I will use the waterfall method for developing the application. I have chosen to use this method as I have already created a rough outline of the requirements of the project. This will allow me to separate the development into specific tasks, each having a start and end date. The first task will be holding discussions with stakeholders about their requirements for the project. These talks will lead into the design phase, where the data will be explored, and technical specifications will be created. Next, the development of the application will begin. The model and GUI application will be created. Finally, testing will be done to verify the correct functionality of the program.

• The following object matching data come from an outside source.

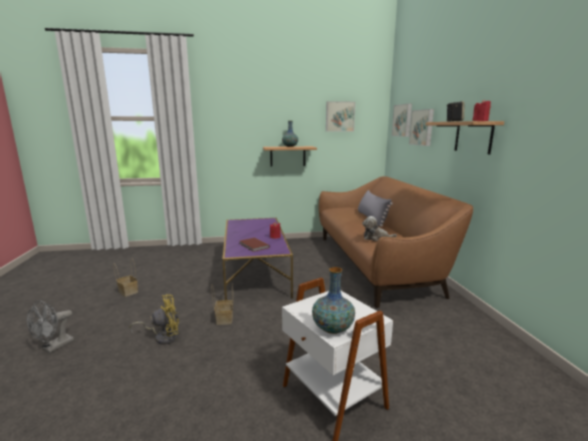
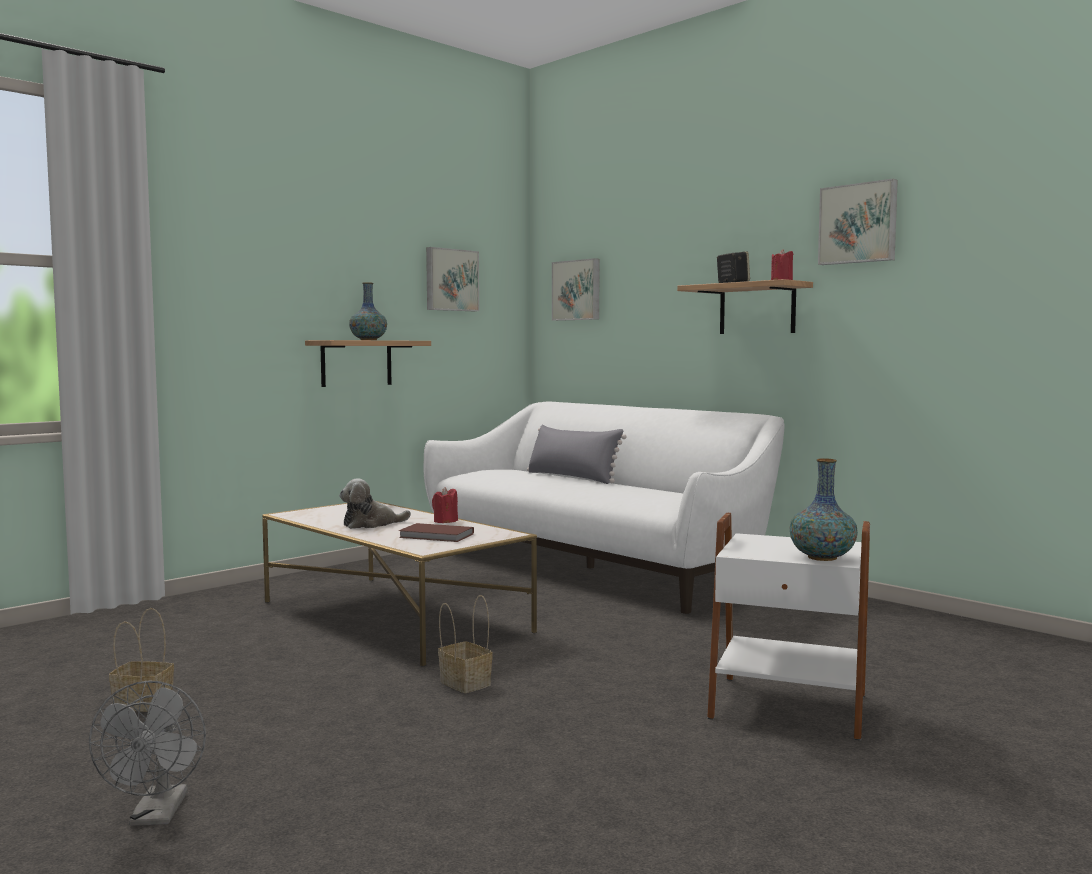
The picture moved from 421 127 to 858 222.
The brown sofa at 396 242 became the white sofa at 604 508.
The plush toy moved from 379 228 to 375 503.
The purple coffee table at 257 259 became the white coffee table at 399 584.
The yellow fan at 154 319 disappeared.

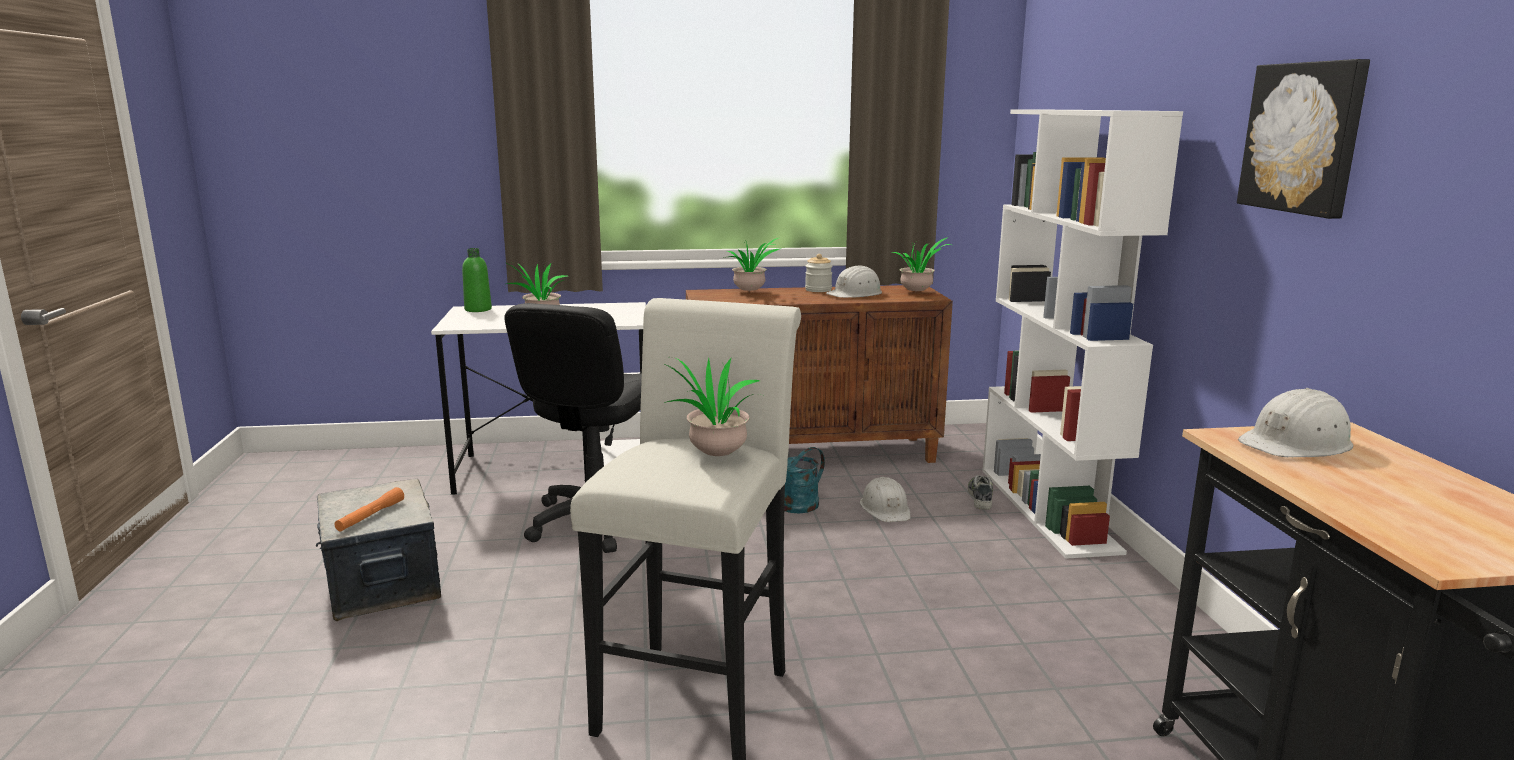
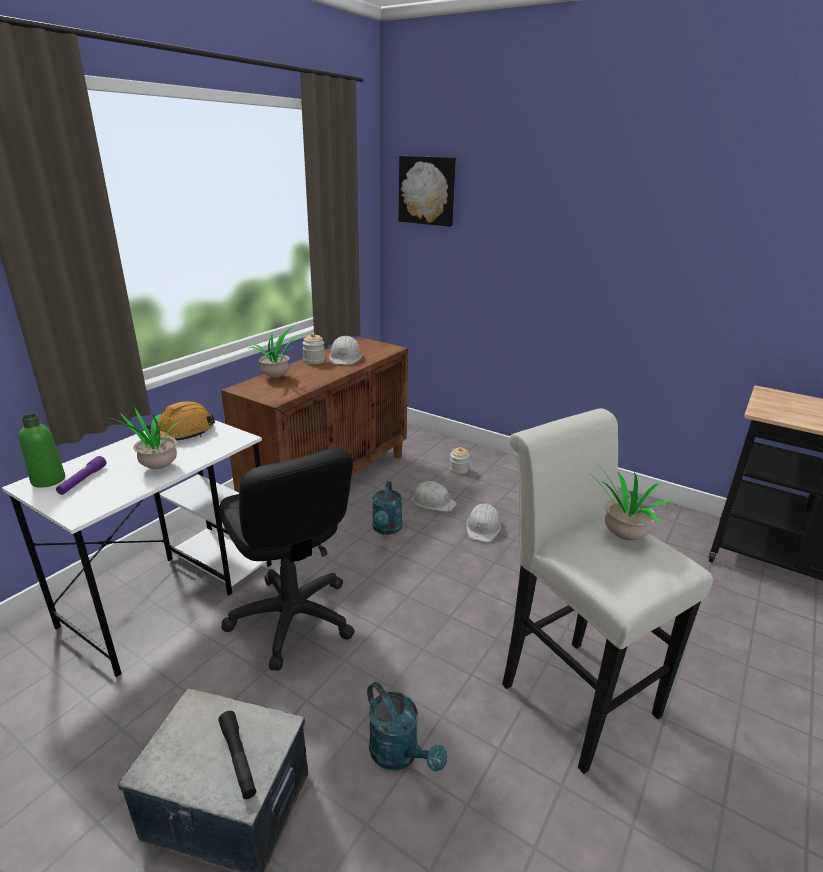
The picture moved from 1303 139 to 427 191.
The white bookcase at 1082 334 disappeared.
The potted plant at 921 264 disappeared.
The white hard hat moved from 1296 422 to 483 523.
The shoe at 980 492 was replaced by the jar at 460 460.
The orange flashlight at 369 509 became the black flashlight at 237 755.
The orange hard hat at 181 421 appeared.
The purple flashlight at 81 475 appeared.
The turquoise watering can at 407 727 appeared.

Organizations with large amounts of business data can oftentimes struggle to fully comprehend its meaning. Machine learning offers a way for these organizations to gain insights into their information in relatively short periods of time. The proposed project will allow the SBA to use their data to more accurately determine what firms are worthy of receiving subsidized loans. By identifying key indicators of loan defaults, the SBA will reduce the burden of unsustainable debt on the small businesses they are trying to help. They will, at the same time, reduce the waste of taxpayer dollars, and ensure they can continue their founding mission.
It is important to protect individuals’ privacy when working with their data. Many big data systems use large amounts of sensitive data that could cause harm, especially in the financial industry. For this reason, there are precautions that need to be taken when working with such data. A common action is to anonymize certain attributes, such as names, account numbers, and addresses. In our case, we are working with government data, which has already been made available to the public. There are no individual names or private addresses, only company information. As a result, we do not need to alter the data to protect anyone’s privacy.
With several years of experience in the machine learning field as well as a degree in computer science, I am confident in my ability to create this data product. I have implemented logistic regression models in the public health realm and those skills will easily transfer to a financial setting. I have made extensive use of the Python programming language and the relevant libraries, including pandas, sklearn, and PyQt5. In addition to my technical skills, I am knowledgeable in project management, having achieved both the CompTIA Project+ and the AXELOS ITIL Foundation certifications. This will aid me in planning for the project and seeing it through to completion.
Python libraries such as “sklearn” gave us a number of means to determine the accuracy of our regression model. The metrics module in particular offered many tools. Using its score methods, our model received the following results:
- Accuracy: 0.8242380468318086
- Precision: 0.826697366708408
- Recall: 0.9956215979545835
This is accuracy and precision of around 82%, which is satisfactory for a machine learning model.